That's especially important when Ramadan falls during the steamy month of August, in which the days are long and thirst is strong. While Maffei struggles without her morning coffee and enjoys piquant dishes from her and her husband's Latino and Italian heritage, she will avoid both caffeine and spices and prepare recipes that hydrate.

Last week, she bounced from the sink to the stove to her computer, sanitizing fresh peaches with a white vinegar spray, simmering Sicilian marinara and summer squash and zucchini soup, and posting recipes and cooking tips for others in the same boat. She says that after a day of fasting, soups are easier on the stomach than some other foods. So she keeps several kinds of soup in the freezer and alters them gradually as the month progresses.

She does most of the cooking before Ramadan so she can then concentrate on prayer and reading Scripture.

"Ramadan is a time to put our house in order and purify our soul with acts of worship," Maffei said. "I don't want to be in the kitchen longer than I need to be. I want to be reading the Quran. ... The last thing you want to think about is what I'm going to cook. There's just no energy for that. Plenty of time, but no energy."

Sheikh Kifah Mustapha, imam and associate director of The Mosque Foundation in Bridgeview, said the Quran instructs the faithful to eat and drink without waste. The consumption of a wholesome, or tayiib, diet comes from the lifestyle of the Prophet Muhammad 1,400 years ago.

"He was the role model. He was the example of humanity," Mustapha said. "He lived the lifestyle that none of the poor would look up and say, 'Wow, this guy is a king.'" Quite the contrary. He lived a lifestyle that everyone could emulate. He consumed grains and dates that were grown in the city of Medina and meat that was raised locally.

"It was all organic at that time," Mustapha said. "In Islam, people are urged to connect with nature for the preservation of the nature itself and the human body."

> [Problem statement]: Pick up the Ramadan article after its final sentence and write the next few paragraphs. The rows after the Ramadan article have nothing to do with it.

(Collected data entries)
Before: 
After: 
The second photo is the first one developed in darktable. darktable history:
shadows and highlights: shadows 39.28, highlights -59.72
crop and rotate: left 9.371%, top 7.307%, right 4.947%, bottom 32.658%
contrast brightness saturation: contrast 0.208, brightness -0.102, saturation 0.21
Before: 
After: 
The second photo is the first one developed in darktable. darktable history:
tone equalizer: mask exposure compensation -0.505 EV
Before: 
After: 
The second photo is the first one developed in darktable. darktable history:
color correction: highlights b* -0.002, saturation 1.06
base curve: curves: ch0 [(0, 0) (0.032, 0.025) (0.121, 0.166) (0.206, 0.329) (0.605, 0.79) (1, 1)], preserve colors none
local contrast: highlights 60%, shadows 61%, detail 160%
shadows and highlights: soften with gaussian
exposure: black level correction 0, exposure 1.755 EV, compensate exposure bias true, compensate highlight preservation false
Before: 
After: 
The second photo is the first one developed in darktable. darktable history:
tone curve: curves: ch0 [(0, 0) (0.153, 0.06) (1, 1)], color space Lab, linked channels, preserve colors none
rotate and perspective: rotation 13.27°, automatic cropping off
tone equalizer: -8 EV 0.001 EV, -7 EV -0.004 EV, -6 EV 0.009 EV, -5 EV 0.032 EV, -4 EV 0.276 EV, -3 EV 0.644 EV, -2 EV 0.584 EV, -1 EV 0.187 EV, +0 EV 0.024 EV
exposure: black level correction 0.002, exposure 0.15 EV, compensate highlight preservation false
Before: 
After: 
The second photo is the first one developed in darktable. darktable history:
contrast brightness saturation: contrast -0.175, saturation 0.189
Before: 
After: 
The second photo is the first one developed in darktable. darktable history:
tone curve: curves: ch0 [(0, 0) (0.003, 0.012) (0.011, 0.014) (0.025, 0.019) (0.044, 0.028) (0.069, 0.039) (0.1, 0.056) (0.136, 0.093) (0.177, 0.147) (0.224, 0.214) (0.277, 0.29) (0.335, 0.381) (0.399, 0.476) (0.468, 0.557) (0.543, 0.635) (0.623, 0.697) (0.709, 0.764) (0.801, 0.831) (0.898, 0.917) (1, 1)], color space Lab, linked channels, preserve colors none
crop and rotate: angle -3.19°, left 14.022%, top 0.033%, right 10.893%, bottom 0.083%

> [Output of the exercise]:
But Mustapha said there are challenges to maintaining that lifestyle. Though the Muslim community is encouraged to build relationships with local farmers and vendors, buying "organic" can double or triple the cost of meats and vegetables.

"It can be a faith-based initiative, but in the end everyone faces the reality of how much they can afford," Mustapha said.

There's also the question of availability. Meat that is both raised ethically and slaughtered according to Islamic law can be hard to find.

Qaid Hassan, 30, owns Whole Earth Meats, an online butcher shop that sells grass-fed, cage-free and hormone-free halal meats. He sees an influx of customers during Ramadan, a time of year when Muslims often think beyond bargains and reflect on ways to be more authentic.

"There are many folks who think holistically about the food they eat," said Hassan, who knows and trusts the farmers who raise his animals. Inside a Eureka, Ill., warehouse, he slaughters them himself, with a special prayer and a swift slice of the knife across the throat.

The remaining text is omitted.